If you are pulling the plug, is it wet or coated with black carbon?
 
Ok where to start; I used an external plug to check spark and I have taken the plug out of the engine and checked for spark...they both have spark. Next ground strap...I thought about that too; since I did relocate my battery to the back I cleaned the paint away from the rear shock tower to ground the battery. I have two coil packs so I swapped both of them and still have the same problem. The question about the fouled plugs; #2 plug was fouled and the others were wet with fuel as if they were not firing. I cleaned all plugs and the same thing happened; that is when I started testing with the timing light. I have had these a pack of NGKs for several years but only use the extra ones to test my car for spark. I do think it is ground....I checked them for voltage drop but nothing out of the ordinary.

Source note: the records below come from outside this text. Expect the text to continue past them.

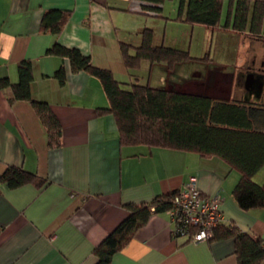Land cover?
Returning a JSON list of instances; mask_svg holds the SVG:
<instances>
[{"label":"crops","instance_id":"obj_1","mask_svg":"<svg viewBox=\"0 0 264 264\" xmlns=\"http://www.w3.org/2000/svg\"><path fill=\"white\" fill-rule=\"evenodd\" d=\"M144 3L0 0V77L15 82L18 62L30 60L32 95L50 104L62 127L61 144L50 147L32 106L10 101L11 90L0 89V173L15 165L46 180L43 187L32 182L15 188L0 185V264H94L93 248L127 215L125 203L148 202L156 195L183 189L191 177L203 193L220 194L221 224L236 225L264 240V207L242 210L232 195L238 171L216 156L122 145L113 115L96 110L108 105L100 81L85 71H71L68 59L46 53L55 41L76 47L93 64L108 67L117 79H123L118 73L128 75L120 41L137 45L140 31L150 27L151 18L167 24L177 16L164 15V3L160 14L153 15ZM52 8L70 13L58 35L40 29L43 14ZM229 14L230 1L222 0L221 25ZM124 16L131 18L128 28L121 22ZM221 25L204 26L217 39L215 56L209 49L204 52L207 59L195 60L191 76L182 84L174 82L175 87L264 106L259 100L264 87V37ZM191 26L193 31L197 25ZM165 36L158 42L154 31V42L165 44ZM212 59L219 64L208 67ZM144 61L132 70L134 77L138 78L143 64L150 73L162 66ZM60 65L66 68L64 84L53 75ZM253 178L261 182L264 176ZM171 228L168 213L151 214L109 264H238L232 238L194 243L174 237Z\"/></svg>","mask_w":264,"mask_h":264},{"label":"trees","instance_id":"obj_2","mask_svg":"<svg viewBox=\"0 0 264 264\" xmlns=\"http://www.w3.org/2000/svg\"><path fill=\"white\" fill-rule=\"evenodd\" d=\"M142 1H145L143 7L153 15L160 14L164 0ZM177 1L178 13L174 20L207 27L221 25L222 0ZM229 1L232 16L229 14L221 26L263 38L264 0ZM68 14L62 9H49L42 16L40 29L58 35ZM119 44L124 66L133 77L132 70L138 69L144 60L151 65L163 64L171 70L179 62L207 59L191 55L189 49L156 44L154 30L147 26L140 31L139 44L124 41ZM46 53L68 59L71 71H85L100 81L108 105L96 110L98 114L113 115L122 145L142 144L149 148L196 152L203 157L216 156L239 173L232 189L238 207L242 210L264 207V182L257 183L253 178L264 165V106H253L236 98H214L172 86L119 80L110 68L93 64L89 55L58 41L49 46ZM53 75L64 84L65 66L60 65ZM32 81V63L22 59L17 64V80L12 82L6 76L0 77V89L11 90L10 101L28 102L45 128L48 145L59 146L61 123L47 101L33 97ZM45 181L36 173L15 165L6 166L0 173V185L9 188L28 182L43 187ZM176 191L156 195L148 202L125 203L127 215L93 248L94 264H109L151 214L166 212ZM213 238L233 239L238 264H260L264 260V240L236 225L220 223Z\"/></svg>","mask_w":264,"mask_h":264},{"label":"rangeland","instance_id":"obj_3","mask_svg":"<svg viewBox=\"0 0 264 264\" xmlns=\"http://www.w3.org/2000/svg\"><path fill=\"white\" fill-rule=\"evenodd\" d=\"M163 3H164V8L162 10L163 14L166 16L175 17L178 13V1L164 0ZM226 5H228V2L226 3ZM130 19L131 18H129L128 16H124L123 18H121V22L122 21L124 22L125 28H128L127 26L131 25L132 22ZM149 24L150 27L154 29L155 37L158 40V42H160V39L158 38H161L162 34L163 35L165 34L166 36L164 43L167 45L175 46L178 48H185V49L190 48V54L194 56H203L204 52H206L209 49L211 50L212 56H215L213 55L215 54L214 44L217 42V39L215 37H212L210 34V30H207L206 27L204 26L197 25L194 27V30L192 31V26L190 24L184 22H178V21L176 22V20L168 21L167 24H165L163 21L156 20L154 18H151ZM143 63H147V62L144 61ZM195 63H197L195 60L179 62L176 63L173 69L171 70L166 68V66H164L163 69V64H161L162 66H157L156 68H152L151 73L149 68L144 67L146 64H143V66H141V68L138 70L139 73L138 78L129 76L127 70L126 73L128 76L122 77V74L120 73H118L119 74L118 76H121L119 78H123L121 80L128 82L134 81L139 83H149L152 86H158V87H167V86L175 87L174 82L182 84L184 79L191 76L190 74L192 72V68L194 67ZM214 64H219V61L217 59L210 60L208 67H211ZM158 67L159 68L161 67L160 68L161 72L159 73L156 71ZM202 67L204 68V65H202ZM259 100L264 103V87L261 98ZM263 176H264V165L256 172L254 177L256 179L261 180L263 179L262 178ZM263 182L264 179L261 182H257V183H263Z\"/></svg>","mask_w":264,"mask_h":264},{"label":"built area","instance_id":"obj_4","mask_svg":"<svg viewBox=\"0 0 264 264\" xmlns=\"http://www.w3.org/2000/svg\"><path fill=\"white\" fill-rule=\"evenodd\" d=\"M221 196L203 193L191 177L183 189L175 192L171 206L166 210L172 224V235L198 243L214 237L215 228L221 223Z\"/></svg>","mask_w":264,"mask_h":264}]
</instances>
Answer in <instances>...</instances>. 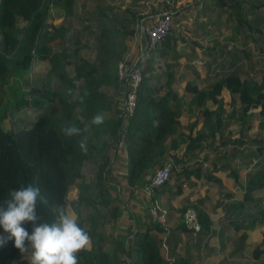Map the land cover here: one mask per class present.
<instances>
[{"label": "trees", "instance_id": "obj_1", "mask_svg": "<svg viewBox=\"0 0 264 264\" xmlns=\"http://www.w3.org/2000/svg\"><path fill=\"white\" fill-rule=\"evenodd\" d=\"M61 1L65 18L55 23L49 21L46 0H0V77L4 79L10 72L29 69L34 58L48 59L58 81L65 85L61 89L51 88L42 80L29 88L30 98L25 97L22 104L48 108L47 113L40 114L31 125H18L10 130L0 121V206L10 198V191L32 185L40 190L37 213L41 222L52 224L58 218L59 209L63 208L70 215L66 194L75 189L73 212L78 224L88 233L91 245L76 254L78 264H105L108 260L102 246L113 238L106 226L118 214V204L106 192L105 156L110 141L120 136L124 138L130 185L150 182L146 178L150 169H156L167 160L176 168L180 159L172 150L180 145L181 138L173 137L179 123L175 118L176 102L172 100L176 94L170 85L174 71L173 66L167 70V79L162 84L167 87L166 93L155 94L158 88L147 85L143 70L137 105L123 123L124 113L116 108L114 95L125 88V79L120 78L118 67L127 47L125 42L119 45L117 40L133 35L130 25L138 14L130 12L128 17L127 11L120 16L114 12V20L109 18L110 24L104 21L101 30L93 33L91 25L82 26L72 39L66 23L77 0ZM216 1L224 3V0ZM101 6L104 5H98ZM100 10L91 11L90 19L102 22ZM87 28L96 39L91 58L79 55L78 48L69 49L73 42L79 48L85 46L82 37ZM169 34L170 31L163 40ZM69 63L73 65V74L67 67ZM186 90L193 93L192 100L198 105L207 99L217 104L214 110L203 108V130L208 129L213 134L220 128L221 144L226 141L221 135L226 124L247 122L254 109L264 118V71L241 78L233 69L206 87L188 81ZM225 90L229 95L227 104L223 98ZM97 115H103L102 124L93 123ZM72 126L81 129V134L67 135L65 129ZM201 136L205 135L199 132L196 138ZM194 139L188 142V149L196 147ZM82 141L86 151L80 147ZM259 152L264 157L263 143ZM253 177L246 186V199L252 188L264 187V166ZM199 216L200 221H207L203 215ZM159 222L150 218L144 228L134 232L125 247L129 255L125 264H167L159 246ZM25 227L31 232V224ZM0 235L6 237L7 233L0 231ZM30 252L21 255L14 242L8 241L6 246L0 247V264H30ZM260 252L259 247L253 251L255 256Z\"/></svg>", "mask_w": 264, "mask_h": 264}, {"label": "crops", "instance_id": "obj_2", "mask_svg": "<svg viewBox=\"0 0 264 264\" xmlns=\"http://www.w3.org/2000/svg\"><path fill=\"white\" fill-rule=\"evenodd\" d=\"M126 5L128 17L131 13L140 17L132 22L131 50L124 59L143 63L147 85L156 88L162 86L173 66L170 85L176 94L172 100L179 121L173 137L181 142L172 151L180 160L166 183L130 185L124 138L110 141L105 156L106 192L118 204V214L106 226L113 238L102 246L108 260L105 264L128 262L125 247L134 232L147 225L153 203L161 209L157 235L167 264H264V187L252 188L249 197H244L249 181L264 166V157L258 153L264 145V118L254 109L247 122L226 124L221 131L226 141L221 144L220 128L213 134L203 130V108L214 110L217 104L207 99L198 105L192 100L193 93L186 90L188 81L206 87L233 69L241 78L250 77L247 75L258 69V61L264 68V0H129ZM126 11L115 13L120 16ZM166 11L174 12L169 37L147 56L145 29ZM226 38L237 40L228 59L224 54ZM219 68L223 70L220 75ZM166 91L163 85L154 93ZM227 93L223 92L226 100ZM124 95L125 89L114 95L119 112L124 110ZM199 132L205 136L196 138ZM191 139L196 147L188 149ZM188 208L207 219L201 220L199 230L184 223ZM90 246L89 239L86 248ZM256 247L261 252L255 256Z\"/></svg>", "mask_w": 264, "mask_h": 264}, {"label": "rangeland", "instance_id": "obj_3", "mask_svg": "<svg viewBox=\"0 0 264 264\" xmlns=\"http://www.w3.org/2000/svg\"><path fill=\"white\" fill-rule=\"evenodd\" d=\"M129 0H103L102 5L109 6V9H105L104 6H101V8L98 7L100 5L97 3V0H77L74 5L73 14L70 16L69 20L66 24L69 25V28L67 29V33L71 36L72 39H74L77 34L79 33V30L81 31L82 26L91 25V29L93 33L97 32L98 30H101L102 23L105 21L107 24L110 21L108 20H114L113 13L114 12H122L126 11V8L128 7L126 4ZM48 6V12H49V21H53L57 23L59 20H64V6L62 4L61 0H46L45 2ZM101 9L99 12L103 14L102 16V22L99 21V19H90V12L94 11L98 13V10ZM103 9V10H102ZM105 10V11H104ZM107 15H106V14ZM128 14V13H127ZM129 15V14H128ZM130 26H133L132 24ZM51 30L52 28L48 26ZM52 31V30H51ZM90 29L87 28L85 30L86 35L82 37V42H86L85 46L78 47V44L76 42H73L70 45L69 49H73V47L78 48V54L83 55L85 57L91 58L94 55V48L93 45L95 44V36L94 34L89 33ZM230 33V32H229ZM233 35V34H232ZM118 36V35H117ZM131 37V36H130ZM130 37L125 36V40L123 36L121 39L117 40L118 44L121 45L123 42H125L127 50L125 52V55L128 54V51L131 50L130 48ZM237 40L235 38H226L223 40V43L225 44V59H228V54L230 51L235 49V43ZM56 48V47H55ZM255 52V51H254ZM258 53V54H257ZM256 55L259 56V52H256ZM48 60V59H47ZM257 60V59H256ZM49 61V60H48ZM46 59H42L41 61L38 59H34L30 65V68L24 71H13L10 72L4 79L0 77V121L3 125V127L14 130L17 128L18 125L23 126H29L31 125L35 119L41 114H46L48 108L45 107H34L33 105L29 104H22L23 99L30 98V95L27 93L29 88L33 84H39L41 80H46L49 87L51 88H58L61 89L65 85H63L60 81H58L57 75L52 71L51 67L49 66ZM202 60H200L201 62ZM258 69L248 73L247 76H256L260 74L262 71H264V68L260 67L262 64L258 61ZM68 69L70 70V73L73 74V65L71 63L67 64ZM227 71H229L227 69ZM222 71H218V75L222 73ZM255 72V73H254ZM162 90V86H158V91ZM224 98V96H223ZM226 104L228 103L227 100H225ZM36 117V118H35ZM227 130H234V127L227 128ZM253 132V131H252ZM260 148V147H259ZM259 150V149H258ZM239 156V154H237ZM258 158V157H257ZM67 199L69 202L68 209L70 210V216L73 217V206L76 198V190H69L66 194ZM1 233H4V230H0Z\"/></svg>", "mask_w": 264, "mask_h": 264}, {"label": "clouds", "instance_id": "obj_4", "mask_svg": "<svg viewBox=\"0 0 264 264\" xmlns=\"http://www.w3.org/2000/svg\"><path fill=\"white\" fill-rule=\"evenodd\" d=\"M103 121V115L93 118L97 125ZM81 131L75 126L65 129L69 136L79 135ZM80 147L86 151L84 141ZM9 197L0 206V228L7 233L6 237L0 235V247L13 241L21 255L31 250L30 264H78L76 254L87 247L90 237L75 218L61 208L54 223L41 222L37 213L40 190L32 185L10 191ZM26 224L32 225L31 232Z\"/></svg>", "mask_w": 264, "mask_h": 264}, {"label": "built area", "instance_id": "obj_5", "mask_svg": "<svg viewBox=\"0 0 264 264\" xmlns=\"http://www.w3.org/2000/svg\"><path fill=\"white\" fill-rule=\"evenodd\" d=\"M174 14L166 11L159 14L154 22L145 29L146 51L150 55L151 51L156 47L158 42L162 41L173 26ZM146 56V58H147ZM144 64L141 62L131 63L126 59L119 62L118 74L120 78L125 79V95H124V118L127 119L133 114L137 105L140 86L143 81ZM173 163L167 160L158 166L151 175L149 186H160L166 183L172 174ZM150 217L154 221L161 219V209L153 203L149 206ZM184 223L194 230L201 228V221L198 212L194 208H188L184 212Z\"/></svg>", "mask_w": 264, "mask_h": 264}, {"label": "water", "instance_id": "obj_6", "mask_svg": "<svg viewBox=\"0 0 264 264\" xmlns=\"http://www.w3.org/2000/svg\"><path fill=\"white\" fill-rule=\"evenodd\" d=\"M154 170H155L154 168L150 169L149 174H148L147 177H146L147 179L150 178V175L154 172Z\"/></svg>", "mask_w": 264, "mask_h": 264}]
</instances>
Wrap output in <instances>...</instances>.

I am going to run the battery cable to the front of the car and ground the cables going to the transmission and the starter to that; hopfully that will work.
 
SmoochDarling, I think you are right. For some reason, my spark plugs were bad. . . all 8 of them. They didn't have any visible damage so I do not know what was wrong with them. I did have one new plug though; I replaced it and cranked the car, sure enough, it registered RPMs on the timing light. Who would have thought $2.50 part would cause so much problems. I will check the rest of the wires with the same plug to see if everything checks out. Thanks everyone; I have plugs on order, as soon as I get them in I will let everyone know the good news. . . . I hope.
 
This is the result of the problem with my spark plugs. For some reason, internally the electrode is grounded to the body of the plug. I do not know how this is happening; it took me a while to figure this out because I thought (as you can see by my previous posts) it was my ignition system. I only found this out after replacing numerous ground wires and decided to test ground to the plugs. I noticed that the plugs would read 3 mega ohms . . . how can this be when it is supposed to be insulated. 2 of the 4 plugs had this reading, the others where of couse an open circuit.

Does anyone know a reason why this would happen; excluding dropping or crushing the plug. There is no external damage to the plugs.
 
It ended up being the ground cable from the transmission to the chassis. I checked the resistance on the cable and it was reading 2 ohms. I cut the cable out of the harness and stripped the insulation off and found that the copper wire had that green patina through the lenght of the cable. I bought a new length of 4AWG wire and soldered eyelet connectors to both ends. Now the car starts first time every time. That confirms I will have to re-wire the entire car this season.
 
Ugh, nice find and good update. I've had corrosion like this occur in two cars in the past two weeks preventing starting. Looking for corrosion in wiring is often the last thing people think of because usually the car was working just fine and all of a sudden it stops and so you think it's some catastrophic part failure rather than a gradual one (like corrosion). Everyone should inspect their wiring once in a while on these old cars!
 
Amen brother! This experience was painful but, I know how to troubleshoot every electrical part in the car now. As soon as I start the rewiring process, I will post that as well. I plan on keeping the wiring that is interior to the car unchanged but using a painless system for all my aftermarket electronics (a/c, gauges, controllers, etc.) and building an engine harness from scratch.